Activities -
1/ In the centers of excellence editorial, who does the author say are probably best placed to set specifications for Centers of Excellence in the care of patients with ACS?
2/ Condense the paragraph of the centers of excellence editorial that begins "However, this is only part of the problem" into a shorter version that keeps its main facts.
3/ Rewrite the centers of excellence editorial from "The educated opinions" to "coronary syndromes (ACS).", replacing "community leaders" with "civic leaders".

Text segment -

Start of Block

Centers of Excellence
Drs Califf and Faxon1 and Topol and Kereiakes2 have made a strong case for the creation of Special Centers of Excellence for the rapid and effective treatment of acute myocardial infarction in patients. Their reviews have summarized advances in cardiovascular medicine that have shown that interventional therapy with angioplasty and stents provide improved outcomes for patients with ST-segment elevation myocardial infarcts. Carefully selected patients may also benefit from thrombolytic therapy in combination with potent antiplatelet therapies. Patients with unstable angina and non–ST-segment elevation infarcts should be treated intensively with medications that prevent sustained thrombosis and vasoconstriction. Those with increases in serum troponins with unstable angina and those with increases in serum C-reactive protein with unstable angina and non–ST-segment elevation infarcts benefit from potent antithrombotic medications and coronary artery revascularization. Time is of the essence, however, especially for those patients with acute myocardial infarctions, and the more rapidly one can open the infarct-related artery in patients with ST-segment elevation infarcts and prevent repetitive and/or sustained coronary artery occlusions in those with non–ST-segment elevation infarcts, the better for the individual patient.
The educated opinions expressed in this issue by the experienced physician-scientists cited above1,2 need to be taken seriously by hospitals, community leaders, and our government. The real issue is not whether the creation of Specialized Centers for the care of these patients would provide an important advance, but rather how to create them. The transport of patients over long distances with consequent extended delays in their treatment will not be beneficial in reducing morbidity and mortality. The future focus needs to be on preventive therapy for patients at risk, improved emergency ambulance systems (on the ground and in the air), and the creation of Centers of Excellence for patients with acute coronary syndromes (ACS).
Creative approaches to the problem are needed. Current financial considerations have a constraining effect. I believe that in large communities, one should be able to establish specific criteria for Centers of Excellence at existing hospitals where there is clearly the necessary experience and commitment to treat patients with ACS optimally. What is needed is an agreement that certain capabilities in the care of these patients must be present for patients with ACS to be taken to a particular hospital location. Medical societies and local governments working together are probably in the best position to establish objective, fair, and forward-looking specifications for Centers of Excellence in the care of patients with ACS.
However, this is only part of the problem. Much of our country (and other countries) includes large areas that are sparsely populated with long distances required to travel to a city where a Center of Excellence may exist. Thus, it will also be necessary to identify regional rural hospitals where the best possible medical therapies are established and experienced physicians can be made available to administer these therapies. In some cases, therapy may be limited to thrombolytic options when physicians trained and experienced in angioplasty and stent placement are not available. In other instances, it may be possible to rapidly transport well-trained physicians to community outreach hospitals.

End of Block

Data extract -

Start of Block

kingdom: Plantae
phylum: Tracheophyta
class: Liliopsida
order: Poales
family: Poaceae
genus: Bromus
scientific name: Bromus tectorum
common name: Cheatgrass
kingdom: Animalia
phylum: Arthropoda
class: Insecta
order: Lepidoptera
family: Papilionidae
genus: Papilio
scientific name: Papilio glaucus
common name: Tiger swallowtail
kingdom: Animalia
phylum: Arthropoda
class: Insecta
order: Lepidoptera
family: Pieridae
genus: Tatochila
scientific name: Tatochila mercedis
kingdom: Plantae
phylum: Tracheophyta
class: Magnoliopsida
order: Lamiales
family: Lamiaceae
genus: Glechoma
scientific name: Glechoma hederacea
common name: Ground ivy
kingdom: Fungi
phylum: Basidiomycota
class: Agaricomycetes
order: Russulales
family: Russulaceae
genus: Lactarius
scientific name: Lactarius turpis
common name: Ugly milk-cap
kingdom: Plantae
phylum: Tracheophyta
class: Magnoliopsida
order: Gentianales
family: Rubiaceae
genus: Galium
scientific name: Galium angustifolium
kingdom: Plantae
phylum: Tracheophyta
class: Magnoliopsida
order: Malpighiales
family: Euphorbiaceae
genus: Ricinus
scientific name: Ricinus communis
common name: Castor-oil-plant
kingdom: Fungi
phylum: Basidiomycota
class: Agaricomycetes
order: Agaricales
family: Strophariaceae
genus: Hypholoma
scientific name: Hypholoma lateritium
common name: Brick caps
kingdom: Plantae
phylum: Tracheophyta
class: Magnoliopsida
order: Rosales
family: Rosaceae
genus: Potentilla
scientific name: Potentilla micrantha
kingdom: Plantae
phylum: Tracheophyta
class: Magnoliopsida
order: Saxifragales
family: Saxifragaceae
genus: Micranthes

End of Block

Answers to the exercise -
1/ Medical societies and local governments working together.

2/ Large, sparsely populated areas lie far from any city that may have a Center of Excellence. Regional rural hospitals must therefore be identified where the best possible therapies are established and experienced physicians can give them. Where no physicians trained in angioplasty and stent placement are available, therapy may be limited to thrombolytic options. In other cases, well-trained physicians may be rapidly transported to community outreach hospitals.

3/
The educated opinions expressed in this issue by the experienced physician-scientists cited above1,2 need to be taken seriously by hospitals, civic leaders, and our government. The real issue is not whether the creation of Specialized Centers for the care of these patients would provide an important advance, but rather how to create them. The transport of patients over long distances with consequent extended delays in their treatment will not be beneficial in reducing morbidity and mortality. The future focus needs to be on preventive therapy for patients at risk, improved emergency ambulance systems (on the ground and in the air), and the creation of Centers of Excellence for patients with acute coronary syndromes (ACS).